So apparently the folk at the vehicle inspection garage have decided that the Austin FX4 Black Cab that is luxuriating in my garage is safe to drive on the road. Yippee!
I was a little terrified letting the young tester chap drive it 100 yards to the inspection bay. Partly because it terrified me to drive the car the first time, and I was once a full-time professional driver. Yes, it’s true, I used to deliver cars to auction for a used car dealership as a teen. And the ones that get wholesaled (why not wholesold?) are not the ones you want to drive. Unless you’re a teenager.
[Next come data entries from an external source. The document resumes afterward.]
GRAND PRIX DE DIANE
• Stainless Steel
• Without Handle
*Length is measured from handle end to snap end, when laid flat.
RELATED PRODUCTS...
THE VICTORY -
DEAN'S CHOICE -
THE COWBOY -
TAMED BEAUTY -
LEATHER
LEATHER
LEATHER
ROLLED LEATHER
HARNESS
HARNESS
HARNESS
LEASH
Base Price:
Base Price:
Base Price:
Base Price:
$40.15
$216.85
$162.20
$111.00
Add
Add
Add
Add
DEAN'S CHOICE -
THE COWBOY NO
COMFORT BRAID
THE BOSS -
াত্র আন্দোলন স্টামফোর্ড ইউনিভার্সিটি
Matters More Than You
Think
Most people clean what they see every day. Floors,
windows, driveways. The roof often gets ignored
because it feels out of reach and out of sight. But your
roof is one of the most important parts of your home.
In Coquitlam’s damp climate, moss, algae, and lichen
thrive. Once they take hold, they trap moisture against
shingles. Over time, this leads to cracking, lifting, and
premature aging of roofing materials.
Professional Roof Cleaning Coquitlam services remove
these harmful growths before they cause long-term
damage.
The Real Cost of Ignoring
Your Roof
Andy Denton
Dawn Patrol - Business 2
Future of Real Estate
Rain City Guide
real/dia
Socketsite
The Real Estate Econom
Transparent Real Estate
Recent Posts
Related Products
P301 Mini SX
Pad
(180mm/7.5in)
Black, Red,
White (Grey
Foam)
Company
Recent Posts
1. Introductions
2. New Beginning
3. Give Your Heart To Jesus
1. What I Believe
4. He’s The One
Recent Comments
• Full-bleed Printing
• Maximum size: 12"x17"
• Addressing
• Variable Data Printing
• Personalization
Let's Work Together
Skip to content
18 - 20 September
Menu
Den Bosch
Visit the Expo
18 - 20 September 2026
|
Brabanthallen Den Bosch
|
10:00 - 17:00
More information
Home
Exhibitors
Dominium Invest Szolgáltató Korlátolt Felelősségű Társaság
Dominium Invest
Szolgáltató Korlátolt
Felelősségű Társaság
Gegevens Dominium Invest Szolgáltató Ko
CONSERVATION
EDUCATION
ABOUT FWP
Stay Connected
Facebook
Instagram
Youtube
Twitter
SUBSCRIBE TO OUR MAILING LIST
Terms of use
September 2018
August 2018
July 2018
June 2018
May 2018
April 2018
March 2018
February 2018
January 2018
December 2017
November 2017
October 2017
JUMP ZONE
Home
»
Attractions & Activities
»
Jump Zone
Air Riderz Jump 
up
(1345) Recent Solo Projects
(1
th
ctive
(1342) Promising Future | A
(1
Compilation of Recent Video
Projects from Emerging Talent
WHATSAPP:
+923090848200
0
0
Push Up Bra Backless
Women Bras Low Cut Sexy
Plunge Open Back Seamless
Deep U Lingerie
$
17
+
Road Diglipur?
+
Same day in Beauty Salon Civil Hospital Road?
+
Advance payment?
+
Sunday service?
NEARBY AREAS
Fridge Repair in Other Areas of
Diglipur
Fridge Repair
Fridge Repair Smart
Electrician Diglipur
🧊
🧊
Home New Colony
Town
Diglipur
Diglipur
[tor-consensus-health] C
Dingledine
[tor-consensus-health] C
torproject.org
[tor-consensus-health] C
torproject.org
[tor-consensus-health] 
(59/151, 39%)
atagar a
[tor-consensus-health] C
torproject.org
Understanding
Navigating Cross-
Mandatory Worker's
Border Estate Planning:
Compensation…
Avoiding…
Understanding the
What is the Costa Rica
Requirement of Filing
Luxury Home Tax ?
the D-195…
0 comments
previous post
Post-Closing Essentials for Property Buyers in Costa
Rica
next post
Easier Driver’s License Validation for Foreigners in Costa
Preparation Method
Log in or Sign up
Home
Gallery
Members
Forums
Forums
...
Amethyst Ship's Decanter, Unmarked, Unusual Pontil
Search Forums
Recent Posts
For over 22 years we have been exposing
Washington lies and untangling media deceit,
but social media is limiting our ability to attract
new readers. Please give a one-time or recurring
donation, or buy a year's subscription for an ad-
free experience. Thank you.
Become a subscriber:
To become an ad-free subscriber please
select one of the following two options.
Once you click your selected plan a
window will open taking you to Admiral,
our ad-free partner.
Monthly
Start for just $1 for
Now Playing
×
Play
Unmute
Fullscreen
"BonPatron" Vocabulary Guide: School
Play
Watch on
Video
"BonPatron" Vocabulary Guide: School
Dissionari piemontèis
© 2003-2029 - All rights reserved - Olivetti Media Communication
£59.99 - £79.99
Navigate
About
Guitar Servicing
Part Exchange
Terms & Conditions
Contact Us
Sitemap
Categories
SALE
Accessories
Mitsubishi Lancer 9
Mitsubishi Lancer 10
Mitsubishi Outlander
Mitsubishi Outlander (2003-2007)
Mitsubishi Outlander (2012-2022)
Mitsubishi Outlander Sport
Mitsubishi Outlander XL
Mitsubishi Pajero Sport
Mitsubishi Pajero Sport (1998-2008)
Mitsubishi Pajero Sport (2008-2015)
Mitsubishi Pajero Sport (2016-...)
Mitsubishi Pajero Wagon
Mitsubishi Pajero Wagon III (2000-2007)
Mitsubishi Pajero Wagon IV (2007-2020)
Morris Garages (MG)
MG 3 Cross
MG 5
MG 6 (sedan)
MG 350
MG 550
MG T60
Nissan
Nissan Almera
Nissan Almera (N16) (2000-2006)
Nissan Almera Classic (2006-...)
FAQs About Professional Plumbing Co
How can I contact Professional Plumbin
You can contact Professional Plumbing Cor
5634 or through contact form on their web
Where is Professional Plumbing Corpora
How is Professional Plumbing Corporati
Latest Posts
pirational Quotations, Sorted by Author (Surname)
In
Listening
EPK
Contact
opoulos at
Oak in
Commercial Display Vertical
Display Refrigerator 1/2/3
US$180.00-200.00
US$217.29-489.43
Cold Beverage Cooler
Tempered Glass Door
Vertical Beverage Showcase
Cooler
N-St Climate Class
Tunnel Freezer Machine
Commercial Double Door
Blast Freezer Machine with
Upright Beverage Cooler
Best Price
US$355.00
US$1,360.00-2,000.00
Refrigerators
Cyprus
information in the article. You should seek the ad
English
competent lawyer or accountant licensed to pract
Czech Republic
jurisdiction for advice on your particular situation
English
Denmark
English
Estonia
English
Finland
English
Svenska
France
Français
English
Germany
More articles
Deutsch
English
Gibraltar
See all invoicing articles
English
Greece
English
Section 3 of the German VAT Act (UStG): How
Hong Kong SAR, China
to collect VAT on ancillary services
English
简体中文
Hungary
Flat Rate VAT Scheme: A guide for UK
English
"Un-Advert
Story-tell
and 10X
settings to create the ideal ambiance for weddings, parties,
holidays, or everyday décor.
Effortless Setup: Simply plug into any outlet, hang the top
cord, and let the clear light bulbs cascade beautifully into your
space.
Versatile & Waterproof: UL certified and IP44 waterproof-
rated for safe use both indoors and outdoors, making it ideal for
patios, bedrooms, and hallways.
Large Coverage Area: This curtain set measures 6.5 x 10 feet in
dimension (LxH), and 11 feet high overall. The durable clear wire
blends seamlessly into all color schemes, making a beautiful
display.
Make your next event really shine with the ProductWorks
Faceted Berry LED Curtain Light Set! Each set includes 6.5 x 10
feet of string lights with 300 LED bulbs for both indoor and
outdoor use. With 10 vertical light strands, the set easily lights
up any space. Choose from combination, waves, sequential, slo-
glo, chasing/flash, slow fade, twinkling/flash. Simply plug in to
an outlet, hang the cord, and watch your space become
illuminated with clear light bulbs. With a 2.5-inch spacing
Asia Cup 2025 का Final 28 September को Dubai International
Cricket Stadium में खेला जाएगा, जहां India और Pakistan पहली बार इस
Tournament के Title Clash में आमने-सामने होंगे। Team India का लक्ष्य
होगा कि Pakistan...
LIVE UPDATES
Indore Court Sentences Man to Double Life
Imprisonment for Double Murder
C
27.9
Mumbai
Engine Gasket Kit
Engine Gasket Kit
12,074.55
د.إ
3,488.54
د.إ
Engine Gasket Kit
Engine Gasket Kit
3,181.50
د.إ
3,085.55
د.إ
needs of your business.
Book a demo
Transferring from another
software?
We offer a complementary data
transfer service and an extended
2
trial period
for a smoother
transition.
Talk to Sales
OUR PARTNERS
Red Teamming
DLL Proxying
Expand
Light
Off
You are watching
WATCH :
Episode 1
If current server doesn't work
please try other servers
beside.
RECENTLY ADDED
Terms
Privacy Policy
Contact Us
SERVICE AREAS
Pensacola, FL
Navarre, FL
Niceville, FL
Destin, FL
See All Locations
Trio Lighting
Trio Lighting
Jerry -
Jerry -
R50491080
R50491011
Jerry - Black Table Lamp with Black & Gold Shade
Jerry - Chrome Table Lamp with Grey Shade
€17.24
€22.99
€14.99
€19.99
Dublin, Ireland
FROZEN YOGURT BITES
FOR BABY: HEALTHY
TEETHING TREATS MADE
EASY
So, like a mum dropping off little Herbert at his first visit to daycare, I went through all the switches, dials, knobs and shift pattern, and sent him on his way.
The journey back with my new 2012 inspection sticker was jubilant, though I mourned the loss of the 1986 inspection sticker that was so mercilessly discarded.
Jubilant until I got to the hill start at the corner of Airport and E 38.5th Street. An upward incline I had never really noticed before. Alas, my clutch was on its last legs, and though I made it into the stream of oncoming traffic and away to my neighborhood, the clutch and I were no longer on speaking terms. I took the opportunity to make a short video, in case my London Black Cab doesn’t see the light of day for a while.
A few victory laps of the hood later, the clutch wouldn’t even acknowledge my presence when we were in the same elevator. This meant that the two foot ascent into my garage could only be accomplished by building up speed with a lap of my block first, eschewing the breaks as if I were a crazed juggernaut driver trying to squish a hysterical 1970’s lady in a station wagon.
So now the dilemma. Do I yank out the engine and replace the clutch myself, or do I get a mechanic to do it? A mechanic who at least knows where the clutch is, has all of the tools and doesn’t have another day job.
Or do I grit my teeth, take a few days off my so-called day job and splatter diesel and gunk all over my wife’s event-planning inventory in the garage of our urban neighborhood, cussing and skinning my knuckles in the name of learning the lost art of repairing cars that they don’t make any more, with methods that are no longer useful.
Or do I just put a few batteries in it and make it an electric minivan? Or just take a few more photos and sell it to someone else to figure out?